# [EXERCISE DESCRIPTION]
Everything in the listing below from the line containing "1. identificadores compuestos" through the line containing "1. Un conjunto" must be repeated exactly; the remaining lines are not wanted.

*** Opening GIVEN INFORMATION ***

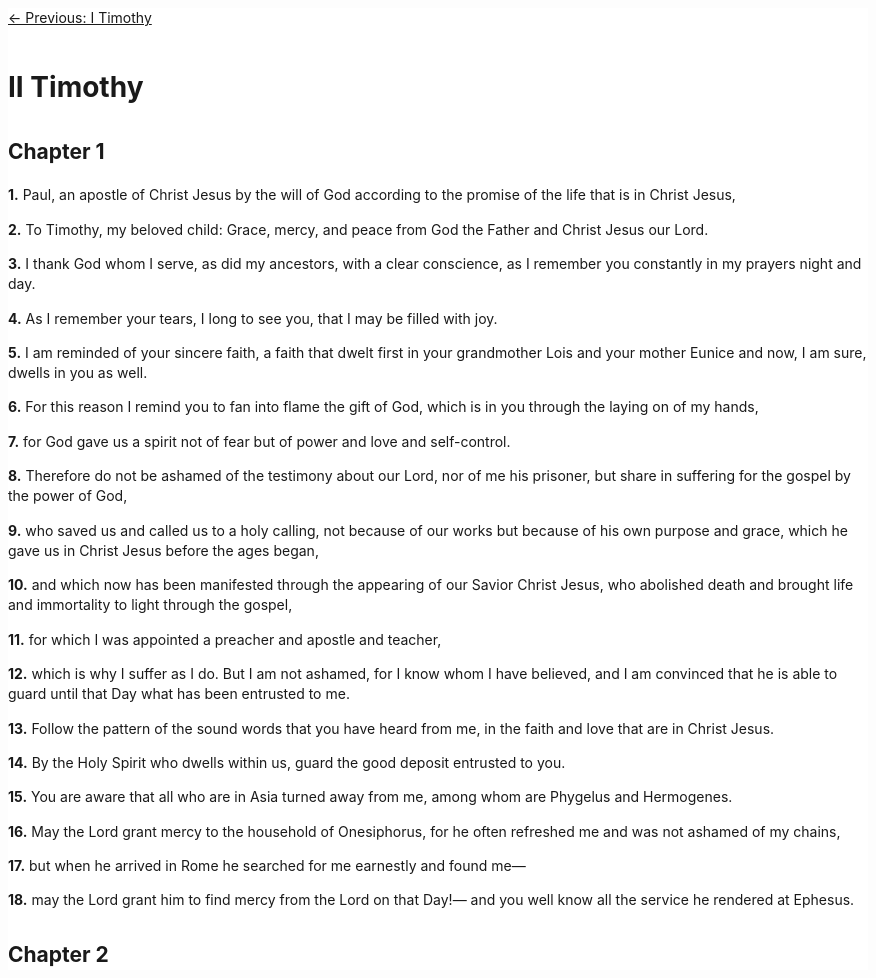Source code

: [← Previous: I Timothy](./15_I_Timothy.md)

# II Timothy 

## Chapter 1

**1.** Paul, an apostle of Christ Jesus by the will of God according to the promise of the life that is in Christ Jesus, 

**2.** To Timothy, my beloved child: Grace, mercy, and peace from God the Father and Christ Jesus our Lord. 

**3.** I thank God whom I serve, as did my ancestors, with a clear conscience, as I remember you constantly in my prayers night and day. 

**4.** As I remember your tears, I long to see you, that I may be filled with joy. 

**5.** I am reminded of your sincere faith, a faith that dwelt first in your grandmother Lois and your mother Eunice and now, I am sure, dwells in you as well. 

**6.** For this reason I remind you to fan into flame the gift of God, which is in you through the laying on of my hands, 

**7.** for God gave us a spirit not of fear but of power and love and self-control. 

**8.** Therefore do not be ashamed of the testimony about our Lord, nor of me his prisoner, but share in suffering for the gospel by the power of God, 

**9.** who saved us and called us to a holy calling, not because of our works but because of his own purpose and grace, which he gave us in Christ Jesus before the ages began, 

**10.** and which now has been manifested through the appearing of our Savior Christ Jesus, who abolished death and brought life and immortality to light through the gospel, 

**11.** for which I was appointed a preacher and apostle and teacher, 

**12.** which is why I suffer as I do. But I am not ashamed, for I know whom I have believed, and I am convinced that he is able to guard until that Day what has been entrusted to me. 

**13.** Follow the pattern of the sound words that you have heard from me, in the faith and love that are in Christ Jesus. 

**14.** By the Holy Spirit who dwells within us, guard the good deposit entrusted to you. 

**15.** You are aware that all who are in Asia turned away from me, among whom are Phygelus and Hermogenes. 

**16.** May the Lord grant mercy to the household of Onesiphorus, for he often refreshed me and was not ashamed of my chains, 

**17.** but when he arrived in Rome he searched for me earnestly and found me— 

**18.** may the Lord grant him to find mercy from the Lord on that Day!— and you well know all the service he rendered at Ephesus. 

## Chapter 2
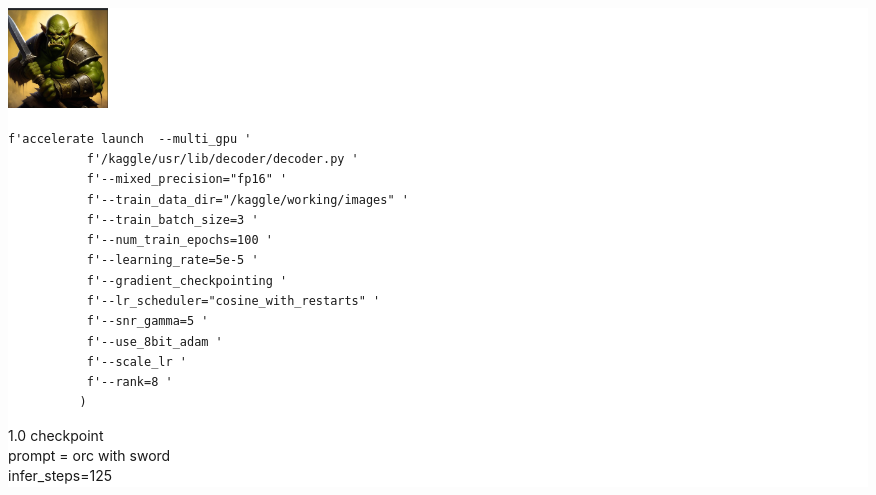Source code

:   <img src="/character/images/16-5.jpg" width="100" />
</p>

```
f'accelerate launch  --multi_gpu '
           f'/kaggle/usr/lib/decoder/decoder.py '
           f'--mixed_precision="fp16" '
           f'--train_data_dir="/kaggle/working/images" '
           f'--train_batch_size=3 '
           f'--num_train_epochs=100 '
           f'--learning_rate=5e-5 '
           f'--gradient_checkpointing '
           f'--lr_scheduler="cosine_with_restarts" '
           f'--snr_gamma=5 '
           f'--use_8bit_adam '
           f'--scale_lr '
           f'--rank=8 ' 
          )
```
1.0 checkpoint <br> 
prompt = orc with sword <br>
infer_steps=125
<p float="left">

*** Closing GIVEN INFORMATION ***
*** Opening GIVEN INFORMATION ***

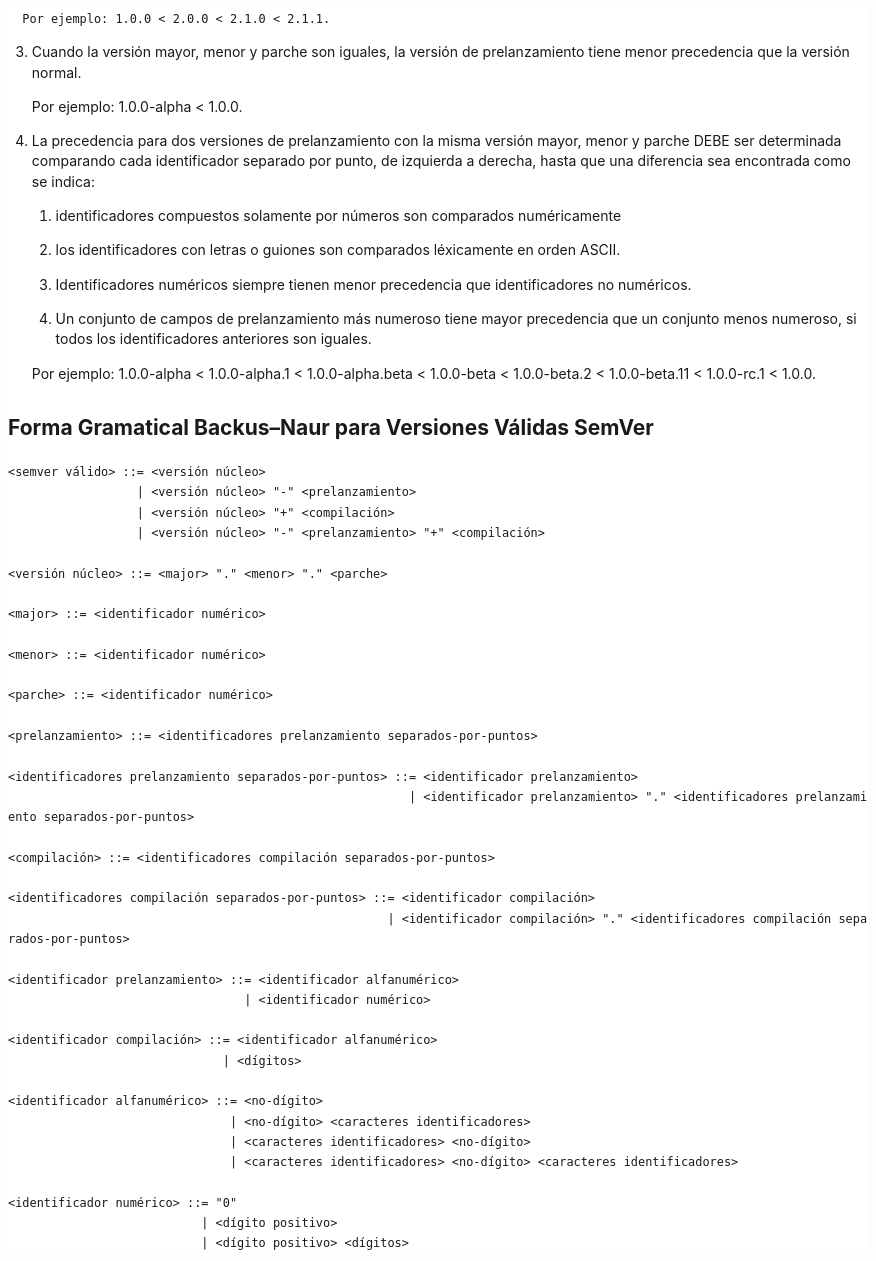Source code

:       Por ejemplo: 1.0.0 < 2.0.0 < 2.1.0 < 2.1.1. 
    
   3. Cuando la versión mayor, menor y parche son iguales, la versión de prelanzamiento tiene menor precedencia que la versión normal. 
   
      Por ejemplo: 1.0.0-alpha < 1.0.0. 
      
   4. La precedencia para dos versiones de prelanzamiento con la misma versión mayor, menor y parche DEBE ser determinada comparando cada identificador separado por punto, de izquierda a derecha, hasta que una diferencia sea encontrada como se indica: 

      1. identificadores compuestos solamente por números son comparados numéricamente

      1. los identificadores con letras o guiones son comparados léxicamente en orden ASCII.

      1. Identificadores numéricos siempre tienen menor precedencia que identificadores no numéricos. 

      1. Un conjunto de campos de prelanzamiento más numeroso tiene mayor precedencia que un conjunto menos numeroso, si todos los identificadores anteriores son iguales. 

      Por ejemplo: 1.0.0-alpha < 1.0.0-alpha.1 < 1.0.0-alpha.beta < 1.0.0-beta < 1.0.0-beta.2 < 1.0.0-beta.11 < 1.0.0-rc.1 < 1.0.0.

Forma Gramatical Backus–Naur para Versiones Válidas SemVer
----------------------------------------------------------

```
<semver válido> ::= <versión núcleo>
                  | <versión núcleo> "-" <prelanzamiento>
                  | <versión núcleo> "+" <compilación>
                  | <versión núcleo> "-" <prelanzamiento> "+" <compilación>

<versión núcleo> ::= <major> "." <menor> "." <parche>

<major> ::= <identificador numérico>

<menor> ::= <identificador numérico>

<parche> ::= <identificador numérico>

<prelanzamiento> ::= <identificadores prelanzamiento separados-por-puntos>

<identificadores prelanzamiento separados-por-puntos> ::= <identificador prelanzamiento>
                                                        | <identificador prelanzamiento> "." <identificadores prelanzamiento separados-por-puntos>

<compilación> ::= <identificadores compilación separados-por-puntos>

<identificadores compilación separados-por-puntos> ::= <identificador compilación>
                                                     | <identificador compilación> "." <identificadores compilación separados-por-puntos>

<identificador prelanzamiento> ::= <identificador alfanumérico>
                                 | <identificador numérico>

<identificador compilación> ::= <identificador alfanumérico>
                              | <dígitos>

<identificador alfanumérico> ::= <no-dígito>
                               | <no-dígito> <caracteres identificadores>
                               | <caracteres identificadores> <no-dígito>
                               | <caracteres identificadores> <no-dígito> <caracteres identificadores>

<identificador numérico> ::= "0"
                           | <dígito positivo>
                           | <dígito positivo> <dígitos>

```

*** Closing GIVEN INFORMATION ***

# [OUTPUT BELOW]
      1. identificadores compuestos solamente por números son comparados numéricamente

      1. los identificadores con letras o guiones son comparados léxicamente en orden ASCII.

      1. Identificadores numéricos siempre tienen menor precedencia que identificadores no numéricos. 

      1. Un conjunto de campos de prelanzamiento más numeroso tiene mayor precedencia que un conjunto menos numeroso, si todos los identificadores anteriores son iguales. 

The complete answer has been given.